Die ALAN KURDI

Einsatzzeitraum: 2018-2021

Nachdem unter politischem Druck im Sommer 2018 unseren bisherigen Rettungsschiffen die niederländische Flagge entzogen worden war, erfolgte ein wegweisender Schritt nach vorne. Im folgenden Herbst erwarben wir das 38 m lange ehemalige Forschungsschiff PROFESSOR ALBRECHT PENCK (Baujahr 1951) in Stralsund und entsendeten es im Dezember 2018 als Rettungsschiff ins Mittelmeer.

Denn auch wenn die Europäische Union die Augen vor der katastrophalen Menschenrechtslage im Mittelmeer verschloss, wir sahen immer noch die zahlreichen Seenotfälle und Todesopfer an Europas Grenzen.
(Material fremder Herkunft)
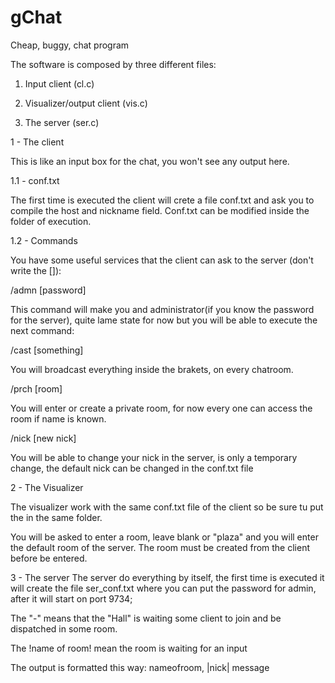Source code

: # gChat
Cheap, buggy, chat program

The software is composed by three different files:

1. Input client (cl.c)

2. Visualizer/output client (vis.c)

3. The server (ser.c)


1 - The client

This is like an input box for the chat, you won't see any output here.

1.1 - conf.txt

The first time is executed the client will crete a file conf.txt and ask you to compile the host and nickname field.
Conf.txt can be modified inside the folder of execution.

1.2 - Commands

You have some useful services that the client can ask to the server (don't write the []):

/admn [password]

This command will make you and administrator(if you know the password for the server),
quite lame state for now but you will be able to execute the next command:

/cast [something]

You will broadcast everything inside the brakets, on every chatroom.

/prch [room]

You will enter or create a private room, for now every one can access the room if name is known.

/nick [new nick]

You will be able to change your nick in the server, is only a temporary change, the default nick can be changed in the conf.txt file

2 - The Visualizer

The visualizer work with the same conf.txt file of the client so be sure tu put the in the same folder.

You will be asked to enter a room, leave blank or "plaza" and you will enter the default room of the server.
The room must be created from the client before be entered.

3 - The server
The server do everything by itself, the first time is executed it will create the file ser_conf.txt where you can put the password for admin,
after it will start on port 9734;

The "-" means that the "Hall" is waiting some client to join and be dispatched in some room.

The !name of room! mean the room is waiting for an input

The output is formatted this way: nameofroom, |nick| message

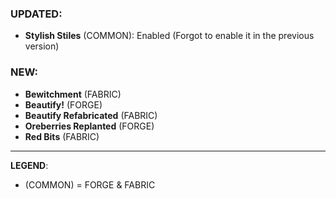 ### UPDATED:
- **Stylish Stiles** (COMMON): Enabled (Forgot to enable it in the previous version)

### NEW:
- **Bewitchment** (FABRIC)
- **Beautify!** (FORGE)
- **Beautify Refabricated** (FABRIC)
- **Oreberries Replanted** (FORGE)
- **Red Bits** (FABRIC)

---
**LEGEND**:
- (COMMON) = FORGE & FABRIC
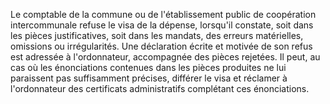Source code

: Le comptable de la commune ou de l'établissement public de coopération intercommunale refuse le visa de la dépense, lorsqu'il constate, soit dans les pièces justificatives, soit dans les mandats, des erreurs matérielles, omissions ou irrégularités.
Une déclaration écrite et motivée de son refus est adressée à l'ordonnateur, accompagnée des pièces rejetées.
Il peut, au cas où les énonciations contenues dans les pièces produites ne lui paraissent pas suffisamment précises, différer le visa et réclamer à l'ordonnateur des certificats administratifs complétant ces énonciations.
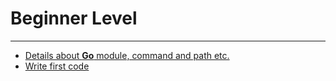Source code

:# Beginner Level
-----------------

- [Details about **Go** module, command and path etc.](https://golang.org/doc/code.html) 
- [Write first code](https://github.com/Tej-Singh-Rana/Golang/blob/master/first.go)
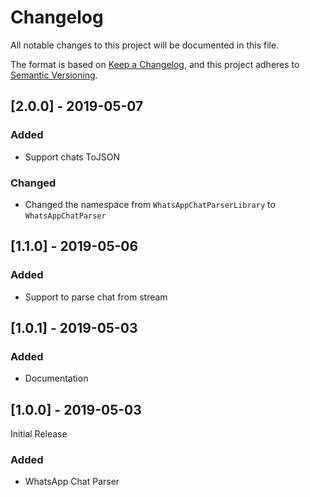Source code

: # Changelog
All notable changes to this project will be documented in this file.

The format is based on [Keep a Changelog](https://keepachangelog.com/en/1.0.0/),
and this project adheres to [Semantic Versioning](https://semver.org/spec/v2.0.0.html).

## [2.0.0] - 2019-05-07

### Added
- Support chats ToJSON

### Changed
- Changed the namespace from `WhatsAppChatParserLibrary` to `WhatsAppChatParser`

## [1.1.0] - 2019-05-06

### Added
- Support to parse chat from stream

## [1.0.1] - 2019-05-03

### Added
- Documentation 

## [1.0.0] - 2019-05-03

Initial Release

### Added
- WhatsApp Chat Parser
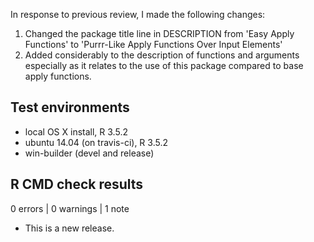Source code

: In response to previous review, I made the following changes:

1. Changed the package title line in DESCRIPTION from 'Easy Apply Functions' to
'Purrr-Like Apply Functions Over Input Elements'
1. Added considerably to the description of functions and arguments especially
as it relates to the use of this package compared to base apply functions.

## Test environments
* local OS X install, R 3.5.2
* ubuntu 14.04 (on travis-ci), R 3.5.2
* win-builder (devel and release)

## R CMD check results

0 errors | 0 warnings | 1 note

* This is a new release.
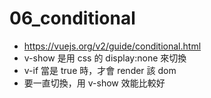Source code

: # 06_conditional
- https://vuejs.org/v2/guide/conditional.html
- v-show 是用 css 的 display:none 來切換
- v-if 當是 true 時，才會 render 該 dom
- 要一直切換，用 v-show 效能比較好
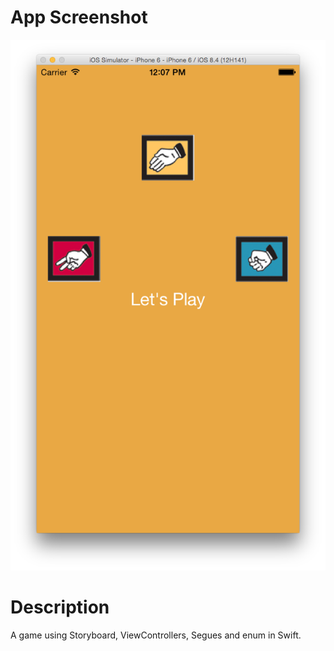 # App Screenshot

![image](../../Screenshots/RockPaperScissors.png)

# Description
A game using Storyboard, ViewControllers, Segues and enum in Swift.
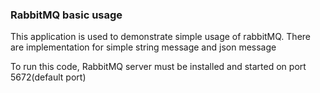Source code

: ### RabbitMQ basic usage
This application is used to demonstrate simple usage of rabbitMQ.
There are implementation for simple string message and json message 

To run this code, RabbitMQ server must be installed 
and started on port 5672(default port)
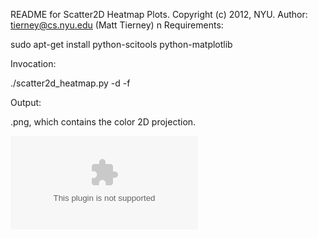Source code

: README for Scatter2D Heatmap Plots.
Copyright (c) 2012, NYU.
Author: tierney@cs.nyu.edu (Matt Tierney)
n
Requirements:

  sudo apt-get install python-scitools python-matplotlib

Invocation:

  ./scatter2d_heatmap.py -d <DIMENSION> -f <FILENAME>

Output:

  <FILENAME>.png, which contains the color 2D projection.

![Sample Graph](https://github.com/tierney/scatter2d_heatmap/raw/master/src/2_2_2.pae.eps)
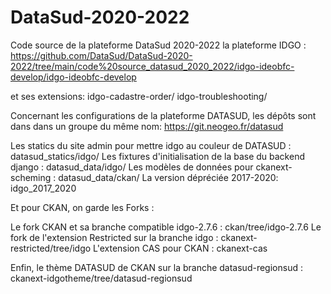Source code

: # DataSud-2020-2022
Code source de la plateforme DataSud 2020-2022
la plateforme IDGO : https://github.com/DataSud/DataSud-2020-2022/tree/main/code%20source_datasud_2020_2022/idgo-ideobfc-develop/idgo-ideobfc-develop

et ses extensions:
idgo-cadastre-order/
idgo-troubleshooting/

Concernant les configurations de la plateforme DATASUD, les dépôts sont dans dans un groupe du même nom: https://git.neogeo.fr/datasud

Les statics du site admin pour mettre idgo au couleur de DATASUD : datasud_statics/idgo/
Les fixtures d'initialisation de la base du backend django : datasud_data/idgo/
Les modèles de données pour ckanext-scheming : datasud_data/ckan/
La version dépréciée 2017-2020: idgo_2017_2020

Et pour CKAN, on garde les Forks :

Le fork CKAN et sa branche compatible idgo-2.7.6 : ckan/tree/idgo-2.7.6
Le fork de l'extension Restricted sur la branche idgo : ckanext-restricted/tree/idgo
L'extension CAS pour CKAN : ckanext-cas

Enfin, le thème DATASUD de CKAN sur la branche datasud-regionsud : ckanext-idgotheme/tree/datasud-regionsud
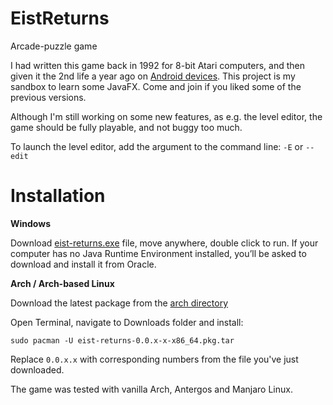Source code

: # EistReturns
Arcade-puzzle game

I had written this game back in 1992 for 8-bit Atari computers, 
and then given it the 2nd life a year ago on [Android devices](https://play.google.com/store/apps/details?id=pl.nwg.dev.eist).
This project is my sandbox to learn some JavaFX. Come and join if you liked some of the previous 
versions.

Although I'm still working on some new features, as e.g. the level editor, 
the game should be fully playable, and not buggy too much.

To launch the level editor, add the argument to the command line: `-E` or `--edit`

Installation
===============

**Windows**

Download [eist-returns.exe](https://github.com/nwg-piotr/EistReturns/raw/master/windows/eist-returns.exe) file,
move anywhere, double click to run. If your computer has no Java Runtime Environment installed, 
you’ll be asked to download and install it from Oracle.

**Arch / Arch-based Linux**

Download the latest package from the [arch directory](https://github.com/nwg-piotr/EistReturns/tree/master/arch)

Open Terminal, navigate to Downloads folder and install:

`sudo pacman -U eist-returns-0.0.x-x-x86_64.pkg.tar`

Replace `0.0.x.x` with corresponding numbers from the file you've just downloaded.

The game was tested with vanilla Arch, Antergos and Manjaro Linux.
  • ALAN KURDI im Mittelmeer
  • Gerettete Familie auf der ALAN KURDI

Ein halbes Jahr nachdem uns aus politischen Gründen der Betrieb unserer bisherigen Rettungsschiffe unmöglich gemacht wurde, rettete unser neues Schiff kurz nach Weihnachten 2018 wieder Menschen aus einem überladenen Fischerboot.

In 2018 bekämpfte die europäische Politik in noch nie dagewesenem Maße die zivile Seenotrettung, die Menschenrechte im Mittelmeer und damit auch sich selbst. Anstatt über Menschenrechte und Gleichheit diskutierte Europa über Flaggen und Schiffszulassungen.
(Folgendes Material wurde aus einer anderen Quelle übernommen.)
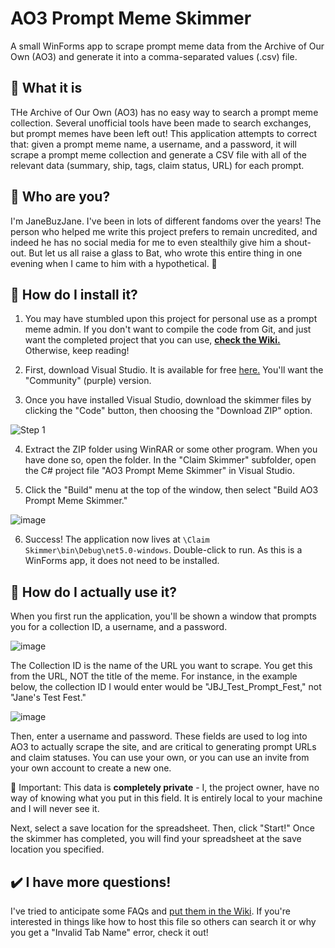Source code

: # AO3 Prompt Meme Skimmer
A small WinForms app to scrape prompt meme data from the Archive of Our Own (AO3) and generate it into a comma-separated values (.csv) file.

## 🔔 What it is
THe Archive of Our Own (AO3) has no easy way to search a prompt meme collection. Several unofficial tools have been made to search exchanges, but prompt memes have been left out! This application attempts to correct that: given a prompt meme name, a username, and a password, it will scrape a prompt meme collection and generate a CSV file with all of the relevant data (summary, ship, tags, claim status, URL) for each prompt.

## 🔎 Who are you? 
I'm JaneBuzJane. I've been in lots of different fandoms over the years! The person who helped me write this project prefers to remain uncredited, and indeed he has no social media for me to even stealthily give him a shout-out. But let us all raise a glass to Bat, who wrote this entire thing in one evening when I came to him with a hypothetical. 🥂

## 💭 How do I install it?
1. You may have stumbled upon this project for personal use as a prompt meme admin. If you don't want to compile the code from Git, and just want the completed project that you can use, **[check the Wiki.](https://github.com/JaneBuzJane/AO3PromptMemeSkimmer/wiki/Download-pre-built-version)** Otherwise, keep reading! 

2. First, download Visual Studio. It is available for free [here.](https://visualstudio.microsoft.com/free-developer-offers/) You'll want the "Community" (purple) version.

3. Once you have installed Visual Studio, download the skimmer files by clicking the "Code" button, then choosing the "Download ZIP" option. 

![Step 1](https://user-images.githubusercontent.com/23597622/154336426-76086fe0-8fef-442d-912c-6f0ffc0c5cdb.png)

4. Extract the ZIP folder using WinRAR or some other program. When you have done so, open the folder. In the "Claim Skimmer" subfolder, open the C# project file "AO3 Prompt Meme Skimmer" in Visual Studio. 

5. Click the "Build" menu at the top of the window, then select "Build AO3 Prompt Meme Skimmer." 

![image](https://user-images.githubusercontent.com/23597622/154346800-851ff525-048e-4797-9355-bd91a79fc366.png)

6. Success! The application now lives at `\Claim Skimmer\bin\Debug\net5.0-windows`. Double-click to run. As this is a WinForms app, it does not need to be installed.

## 📢 How do I actually use it? 
When you first run the application, you'll be shown a window that prompts you for a collection ID, a username, and a password. 

![image](https://user-images.githubusercontent.com/23597622/154190834-db6d6c60-2393-4328-845a-c356078e8672.png)

The Collection ID is the name of the URL you want to scrape. You get this from the URL, NOT the title of the meme. For instance, in the example below, the collection ID I would enter would be "JBJ_Test_Prompt_Fest," not "Jane's Test Fest." 

![image](https://user-images.githubusercontent.com/23597622/154349772-ee07bd91-c6c3-428e-a9dc-4a724b5d7b31.png)

Then, enter a username and password. These fields are used to log into AO3 to actually scrape the site, and are critical to generating prompt URLs and claim statuses. You can use your own, or you can use an invite from your own account to create a new one.

🔴 Important: This data is **completely private** - I, the project owner, have no way of knowing what you put in this field. It is entirely local to your machine and I will never see it. 

Next, select a save location for the spreadsheet. Then, click "Start!" Once the skimmer has completed, you will find your spreadsheet at the save location you specified. 

## ✔️ I have more questions! 

I've tried to anticipate some FAQs and [put them in the Wiki](https://github.com/JaneBuzJane/AO3PromptMemeSkimmer/wiki). If you're interested in things like how to host this file so others can search it or why you get a "Invalid Tab Name" error, check it out!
Anfang 2019 beschloss Sea-Eye, ein Zeichen zu setzen und die europäische Politik und die Öffentlichkeit daran zu erinnern, was die Abschottungspolitik der Europäischen Union für jeden einzelnen Toten und seine Angehörigen bedeutet. Dafür erinnerte Sea-Eye an ein Einzelschicksal, das stellvertretend für die vielen Schicksale auf dem Mittelmeer steht – an das der Familie Kurdi.

2015 floh Abdullah Kurdi mit seiner Frau Rehanna Kurdi und seinen beiden Söhnen Ghalib und Alan zusammen mit anderen Flüchtenden aus der Türkei. Ihr Ziel war Griechenland, denn sie hofften in der Europäischen Union Sicherheit und Schutz zu finden. Als ihr Boot sank, ertrank fast die gesamte Familie. Nur der Vater überlebte.
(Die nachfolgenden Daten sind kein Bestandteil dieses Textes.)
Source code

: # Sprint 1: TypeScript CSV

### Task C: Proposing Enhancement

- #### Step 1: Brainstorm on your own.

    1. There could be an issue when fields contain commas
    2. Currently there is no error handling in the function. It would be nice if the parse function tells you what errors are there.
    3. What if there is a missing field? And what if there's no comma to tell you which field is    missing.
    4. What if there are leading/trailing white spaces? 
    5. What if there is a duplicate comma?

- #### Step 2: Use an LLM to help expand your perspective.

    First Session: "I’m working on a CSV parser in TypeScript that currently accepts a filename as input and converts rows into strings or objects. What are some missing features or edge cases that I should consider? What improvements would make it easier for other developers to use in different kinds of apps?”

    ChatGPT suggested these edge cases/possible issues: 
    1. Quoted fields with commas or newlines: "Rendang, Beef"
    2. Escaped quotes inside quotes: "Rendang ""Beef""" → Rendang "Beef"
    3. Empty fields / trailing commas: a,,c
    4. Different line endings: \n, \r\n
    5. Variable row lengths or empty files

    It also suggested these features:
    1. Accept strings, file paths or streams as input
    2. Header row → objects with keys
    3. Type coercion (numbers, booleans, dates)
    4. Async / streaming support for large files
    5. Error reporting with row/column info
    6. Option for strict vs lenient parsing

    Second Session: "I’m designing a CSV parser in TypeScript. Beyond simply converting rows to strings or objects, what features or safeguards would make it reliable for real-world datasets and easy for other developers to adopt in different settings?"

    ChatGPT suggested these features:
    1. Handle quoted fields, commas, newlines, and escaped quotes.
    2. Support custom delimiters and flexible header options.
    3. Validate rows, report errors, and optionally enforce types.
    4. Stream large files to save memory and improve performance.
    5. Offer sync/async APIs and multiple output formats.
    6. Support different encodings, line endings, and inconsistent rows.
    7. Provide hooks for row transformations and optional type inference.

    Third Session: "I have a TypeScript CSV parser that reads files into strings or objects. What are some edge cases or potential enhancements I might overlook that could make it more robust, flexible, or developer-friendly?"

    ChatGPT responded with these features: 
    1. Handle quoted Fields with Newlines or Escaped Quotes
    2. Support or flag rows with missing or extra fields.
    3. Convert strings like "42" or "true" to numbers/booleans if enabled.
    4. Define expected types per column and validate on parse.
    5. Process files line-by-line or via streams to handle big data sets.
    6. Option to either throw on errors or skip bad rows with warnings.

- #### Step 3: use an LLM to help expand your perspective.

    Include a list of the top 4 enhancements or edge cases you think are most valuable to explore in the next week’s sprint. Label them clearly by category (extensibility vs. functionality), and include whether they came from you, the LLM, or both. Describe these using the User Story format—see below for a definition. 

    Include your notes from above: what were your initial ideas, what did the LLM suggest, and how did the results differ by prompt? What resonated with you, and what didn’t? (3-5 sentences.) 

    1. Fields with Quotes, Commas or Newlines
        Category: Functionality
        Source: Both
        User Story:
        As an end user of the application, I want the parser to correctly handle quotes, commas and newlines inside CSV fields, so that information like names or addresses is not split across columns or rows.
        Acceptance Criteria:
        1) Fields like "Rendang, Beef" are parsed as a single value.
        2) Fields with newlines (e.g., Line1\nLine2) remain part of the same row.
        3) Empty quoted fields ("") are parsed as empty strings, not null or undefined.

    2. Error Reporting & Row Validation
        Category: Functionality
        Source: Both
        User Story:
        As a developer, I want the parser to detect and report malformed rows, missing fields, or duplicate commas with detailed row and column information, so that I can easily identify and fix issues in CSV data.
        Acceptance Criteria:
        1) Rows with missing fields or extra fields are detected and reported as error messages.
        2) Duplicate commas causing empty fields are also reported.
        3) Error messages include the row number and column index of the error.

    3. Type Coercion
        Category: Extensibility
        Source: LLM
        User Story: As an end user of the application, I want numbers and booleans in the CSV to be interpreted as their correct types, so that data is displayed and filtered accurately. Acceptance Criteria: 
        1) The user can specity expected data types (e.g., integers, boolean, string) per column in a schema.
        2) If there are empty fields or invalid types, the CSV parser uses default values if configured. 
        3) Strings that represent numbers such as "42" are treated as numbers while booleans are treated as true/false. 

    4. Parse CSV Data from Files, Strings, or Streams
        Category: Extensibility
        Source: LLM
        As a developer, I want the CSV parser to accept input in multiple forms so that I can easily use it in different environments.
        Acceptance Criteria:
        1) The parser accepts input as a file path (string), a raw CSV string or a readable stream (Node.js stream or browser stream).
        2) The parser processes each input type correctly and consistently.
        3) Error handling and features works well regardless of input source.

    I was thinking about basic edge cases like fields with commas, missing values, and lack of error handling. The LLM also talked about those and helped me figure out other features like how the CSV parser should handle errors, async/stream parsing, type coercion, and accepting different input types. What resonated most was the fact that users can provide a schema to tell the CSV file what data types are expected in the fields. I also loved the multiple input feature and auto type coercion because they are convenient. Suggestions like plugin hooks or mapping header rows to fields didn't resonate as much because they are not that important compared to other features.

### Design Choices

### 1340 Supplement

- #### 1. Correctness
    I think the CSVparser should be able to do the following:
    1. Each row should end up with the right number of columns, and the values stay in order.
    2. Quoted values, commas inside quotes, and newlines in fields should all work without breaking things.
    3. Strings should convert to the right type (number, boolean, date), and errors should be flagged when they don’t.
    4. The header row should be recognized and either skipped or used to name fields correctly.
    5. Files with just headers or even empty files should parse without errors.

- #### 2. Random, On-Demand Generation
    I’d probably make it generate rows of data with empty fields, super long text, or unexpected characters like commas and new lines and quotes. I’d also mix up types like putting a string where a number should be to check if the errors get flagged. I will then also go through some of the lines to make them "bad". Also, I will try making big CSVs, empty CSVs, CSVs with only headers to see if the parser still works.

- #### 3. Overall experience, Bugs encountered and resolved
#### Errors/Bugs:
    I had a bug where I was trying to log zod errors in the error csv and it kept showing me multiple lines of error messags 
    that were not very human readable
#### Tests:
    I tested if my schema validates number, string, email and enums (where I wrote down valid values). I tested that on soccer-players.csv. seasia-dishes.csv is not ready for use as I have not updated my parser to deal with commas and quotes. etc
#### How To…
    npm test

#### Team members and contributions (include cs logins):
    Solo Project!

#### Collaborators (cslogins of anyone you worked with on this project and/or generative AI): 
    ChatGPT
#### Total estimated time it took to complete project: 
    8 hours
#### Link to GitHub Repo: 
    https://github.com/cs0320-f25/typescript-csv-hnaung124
Eine Reporterin fand die Leiche des jungen Alan, mit einem roten T-Shirt und einer blauen Hose bekleidet, mit dem Gesicht im Sand an einem türkischen Strand. Das Foto des kleinen Alan ging um die Welt, zeigte es doch an einem Einzelschicksal, was die Abschottungspolitik für Flüchtende bedeutet.

  • Schnellboot der ALAN KURDI im Mittelmeer
  • Rettungsschiff ALAN KURDI im Mittelmeer

Am 10. Februar 2019 taufte Abdullah Kurdi das Rettungsschiff im Hafen von Palma de Mallorca auf den Namen seines jüngsten Sohnes. Der Schiffsname erinnerte daran, was wirklich zählt: Menschenleben retten

Gleichzeitig forderte dieser Name aber auch von den europäischen Staaten, ihre Abschottungspolitik aufzugeben und die Menschenrechte der Flüchtenden ohne Einschränkungen zu schützen.

Im Juli 2021 musste Sea-Eye schweren Herzens den Betrieb der ALAN KURDI einstellen und sich von diesem besonderen Rettungsschiff trennen. Da die andauernden Festsetzungen der Rettungsschiffe in Italien Sea-Eye finanziell stark belasteten, musste die ALAN KURDI verkauft werden. Seitdem konzentriert sich Sea-Eye vollständig auf die Rettungseinsätze mit der SEA-EYE 4.

Die ALAN KURDI konnte in 12 Einsätzen 927 Menschen aus Seenot retten. Die italienische Organisation RESQ wird die Rettungseinsätze unter neuem Schiffsnamen „RESQ PEOPLE“ fortsetzen.